Quick post!
Just got home for winter break and felt like posting something not too intensive
i.e. I’m too lazy to write a full blog post but I still wanted to share this recipe.



Enjoy these addictive little cookies!
CHOCOLATE ESPRESSO SHORTBREAD
Makes 24-30 cookies
Ingredients
240g all purpose flour
3g espresso/instant coffee powder
15g dutch processed cocoa powder
1 tsp salt
170g unsalted butter, softened
130g powdered sugar, sifted
1 tsp vanilla extract
2 large egg yolks, room temperature
75g 72% dark chocolate, chopped finely
Directions
- Sift together 240g flour, 3g espresso powder, 15g cocoa, and 1 tsp salt in a bowl. Set aside.
- In a separate bowl, cream together 170g unsalted butter with 130g powdered sugar until light and fluffy.
- Add 1 tsp vanilla extract and 2 large egg yolks. Whip together until well incorporated.
- Add the flour mixture in two additions, folding between each addition. Fold until just combined – it’s okay if there’s still some flour visible.

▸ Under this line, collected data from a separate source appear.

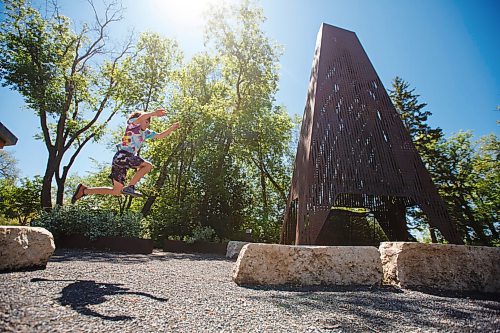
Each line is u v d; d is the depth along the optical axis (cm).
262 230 2130
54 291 315
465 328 304
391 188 1132
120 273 499
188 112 2042
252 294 406
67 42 1881
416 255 562
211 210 1889
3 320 207
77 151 1919
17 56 1672
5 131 482
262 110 2367
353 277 542
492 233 1962
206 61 2306
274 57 2241
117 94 1969
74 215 1025
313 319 294
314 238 1012
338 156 1132
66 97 1830
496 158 1855
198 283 465
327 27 1420
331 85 1262
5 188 2048
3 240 415
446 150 2066
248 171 2661
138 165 422
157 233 1708
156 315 261
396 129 1236
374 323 296
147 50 2148
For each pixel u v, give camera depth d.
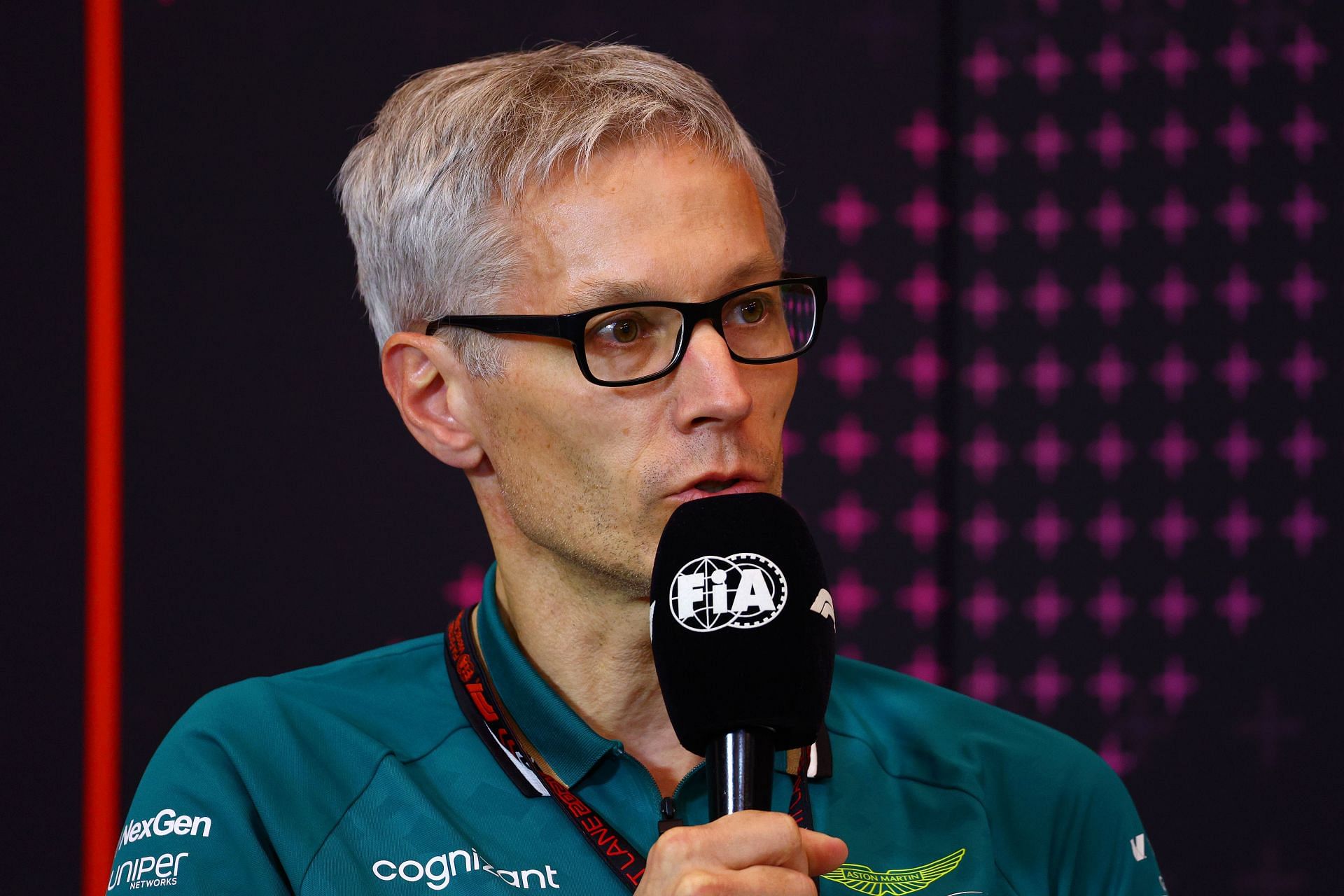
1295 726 8.76
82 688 7.88
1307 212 8.90
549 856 3.92
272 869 3.97
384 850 3.94
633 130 3.82
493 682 4.24
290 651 7.97
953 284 8.70
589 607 4.00
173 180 8.03
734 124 4.14
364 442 8.09
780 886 2.74
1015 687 8.66
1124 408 8.78
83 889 7.84
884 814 4.24
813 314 4.05
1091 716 8.70
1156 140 8.84
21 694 7.83
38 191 7.95
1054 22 8.79
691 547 3.36
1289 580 8.82
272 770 4.12
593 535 3.81
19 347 7.91
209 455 8.00
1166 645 8.74
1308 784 8.75
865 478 8.62
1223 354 8.86
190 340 8.02
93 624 7.89
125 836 4.13
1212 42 8.88
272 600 7.99
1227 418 8.85
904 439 8.64
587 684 4.11
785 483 8.56
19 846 7.80
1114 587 8.73
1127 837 4.53
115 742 7.88
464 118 4.04
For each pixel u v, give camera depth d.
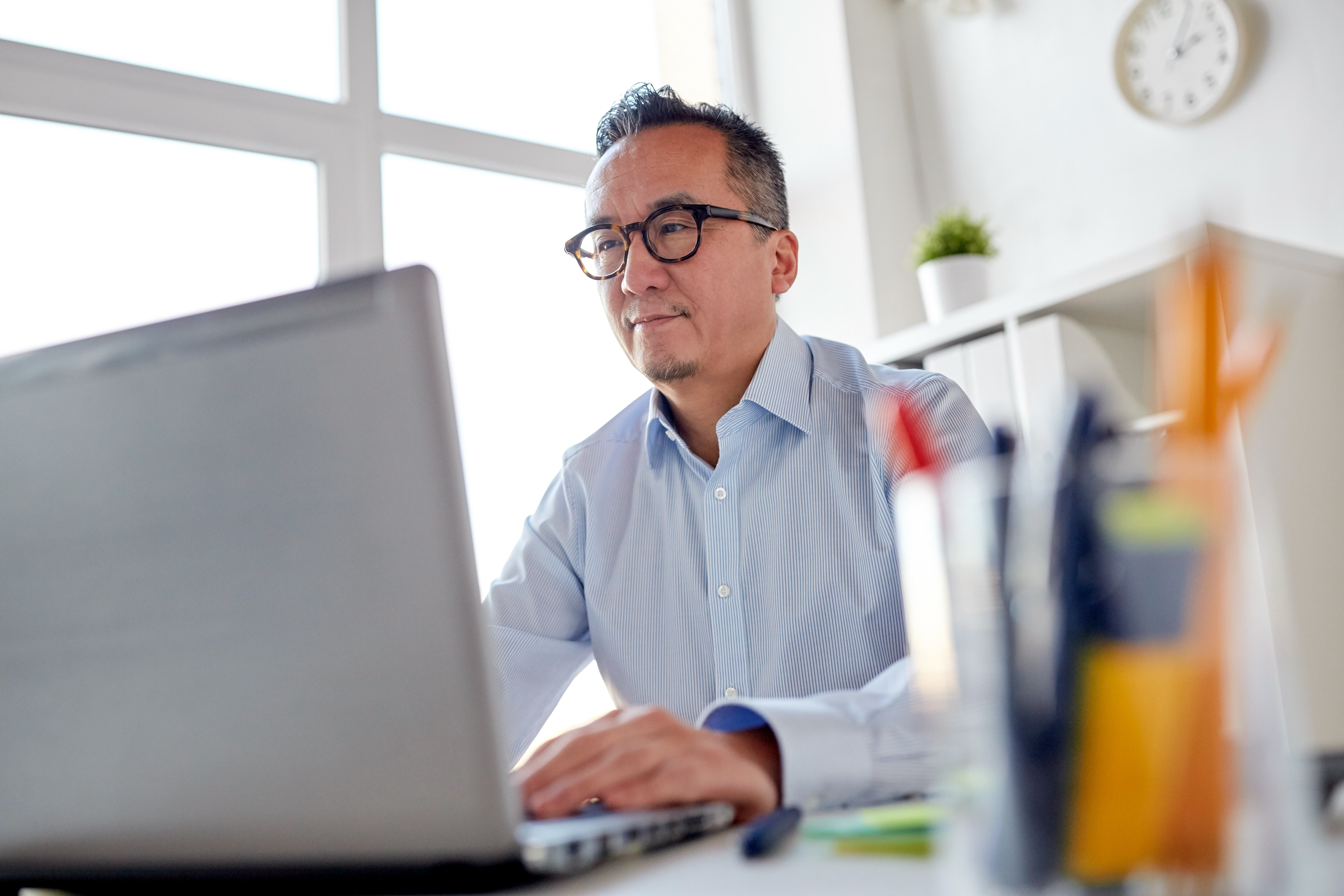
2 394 0.54
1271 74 2.31
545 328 2.85
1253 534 0.33
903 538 0.38
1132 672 0.32
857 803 0.69
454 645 0.46
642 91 1.51
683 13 3.31
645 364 1.41
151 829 0.51
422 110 2.77
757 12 3.34
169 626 0.51
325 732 0.48
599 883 0.49
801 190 3.15
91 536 0.52
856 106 3.03
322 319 0.48
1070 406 0.34
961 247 2.62
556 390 2.83
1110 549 0.33
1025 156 2.83
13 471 0.54
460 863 0.46
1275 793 0.33
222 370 0.50
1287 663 0.33
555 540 1.48
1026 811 0.33
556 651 1.43
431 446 0.46
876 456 1.34
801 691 1.31
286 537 0.48
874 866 0.48
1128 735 0.32
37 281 2.22
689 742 0.65
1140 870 0.32
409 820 0.47
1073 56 2.72
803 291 3.12
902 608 1.31
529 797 0.63
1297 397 1.87
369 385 0.47
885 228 3.02
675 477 1.45
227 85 2.45
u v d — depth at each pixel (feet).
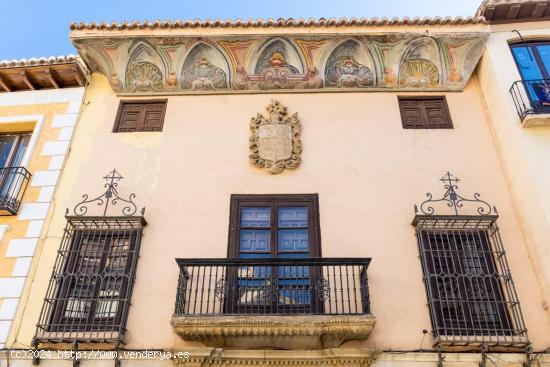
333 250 24.21
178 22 28.76
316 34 29.07
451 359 20.98
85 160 27.55
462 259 23.61
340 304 22.63
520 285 22.97
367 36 29.14
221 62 29.96
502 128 26.99
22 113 29.66
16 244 24.72
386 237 24.52
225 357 21.07
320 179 26.48
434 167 26.81
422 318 22.18
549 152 24.76
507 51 28.66
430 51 29.60
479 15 29.50
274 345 21.20
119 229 24.73
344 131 28.25
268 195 25.99
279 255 24.25
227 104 29.66
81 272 23.53
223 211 25.55
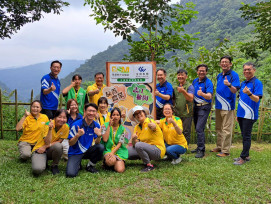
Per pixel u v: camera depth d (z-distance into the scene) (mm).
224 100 5598
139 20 6598
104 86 5961
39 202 3281
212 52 8211
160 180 4137
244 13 7789
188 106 5762
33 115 5195
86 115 4496
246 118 4996
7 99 8828
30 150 5012
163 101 5770
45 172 4492
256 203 3396
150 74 5758
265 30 7711
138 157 5059
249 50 8219
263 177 4246
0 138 7602
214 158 5473
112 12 6461
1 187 3740
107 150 4754
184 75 5562
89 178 4184
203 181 4047
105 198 3482
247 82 5145
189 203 3328
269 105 10047
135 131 5102
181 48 7367
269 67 13953
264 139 8406
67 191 3652
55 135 4602
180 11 6820
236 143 7793
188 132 5855
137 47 7418
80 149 4457
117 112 4746
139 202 3348
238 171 4531
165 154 5320
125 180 4109
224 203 3414
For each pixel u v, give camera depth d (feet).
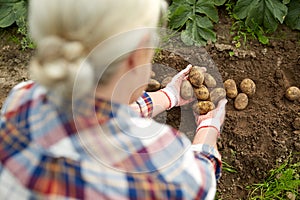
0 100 8.47
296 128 7.95
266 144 7.84
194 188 4.20
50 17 3.40
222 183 7.61
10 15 9.13
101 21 3.38
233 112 8.09
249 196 7.52
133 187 3.83
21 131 3.92
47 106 3.89
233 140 7.87
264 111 8.13
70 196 3.72
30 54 8.96
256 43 8.92
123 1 3.39
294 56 8.77
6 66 8.88
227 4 9.27
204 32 8.83
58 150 3.76
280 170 7.59
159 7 3.68
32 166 3.79
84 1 3.31
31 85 4.22
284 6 8.85
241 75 8.53
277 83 8.45
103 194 3.76
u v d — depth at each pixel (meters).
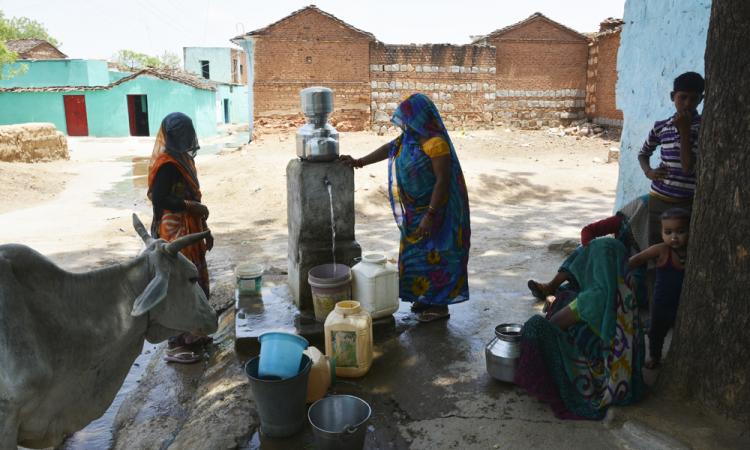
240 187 12.27
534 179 13.53
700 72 5.46
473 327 4.81
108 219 10.58
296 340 3.46
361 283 4.57
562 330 3.58
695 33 5.48
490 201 12.14
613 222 4.39
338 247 4.89
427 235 4.65
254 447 3.38
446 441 3.32
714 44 3.10
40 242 8.75
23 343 2.81
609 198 12.34
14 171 14.77
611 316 3.44
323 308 4.48
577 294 3.77
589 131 23.75
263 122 23.39
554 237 8.41
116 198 13.07
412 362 4.24
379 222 9.91
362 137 22.45
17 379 2.77
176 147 4.46
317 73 23.38
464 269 4.77
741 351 3.11
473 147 20.22
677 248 3.79
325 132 4.78
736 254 3.08
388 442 3.37
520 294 5.65
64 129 30.64
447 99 24.61
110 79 38.53
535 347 3.51
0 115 30.31
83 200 12.83
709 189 3.18
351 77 23.59
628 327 3.48
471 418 3.52
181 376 4.58
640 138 6.14
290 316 4.80
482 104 24.95
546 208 11.21
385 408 3.70
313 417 3.25
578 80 25.55
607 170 15.27
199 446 3.41
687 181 4.18
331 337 4.00
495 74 24.89
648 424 3.24
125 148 24.83
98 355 3.21
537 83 25.38
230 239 8.91
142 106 31.44
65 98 30.42
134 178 16.19
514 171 14.39
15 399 2.77
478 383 3.93
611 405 3.43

- Add the chopped chocolate and fold until just combined.
- Divide the dough in half. Place half of the dough on a sheet of plastic wrap that’s about 12 in (30 cm) long. Roll the dough into a log, about 1.25-1.5 in. (3-4 cm) in diameter. Wrap the log up in plastic wrap, then twist the open ends of the plastic and tuck under (like wrapping candy). Repeat with the other half of the dough.
- Chill for 2 hours or overnight.
To bake:
- Preheat oven to 350F
- Slice the log into 0.25 in (0.75 cm) slices and lie them on a parchment lined baking sheet, leaving about 1-2 inches in between each cookie (I fit 12 to a tray).
- Bake for 15 minutes, or until lightly brown.
- Allow the shortbread to cool down slightly before enjoying.
Notes:
-I use Guittard dutch processed cocoa, Nielsen-Massey Madagascar vanilla, and good quality, grass fed butter. Since shortbread is so simplistic, it’s best to use quality ingredients to make the best final product.
-Shortbread cookies are supposed to be light, buttery, and crumbly, so be sure not to over-mix the dough! That will encourage the development of gluten (flour & kneading) – we don’t want a tough cookie.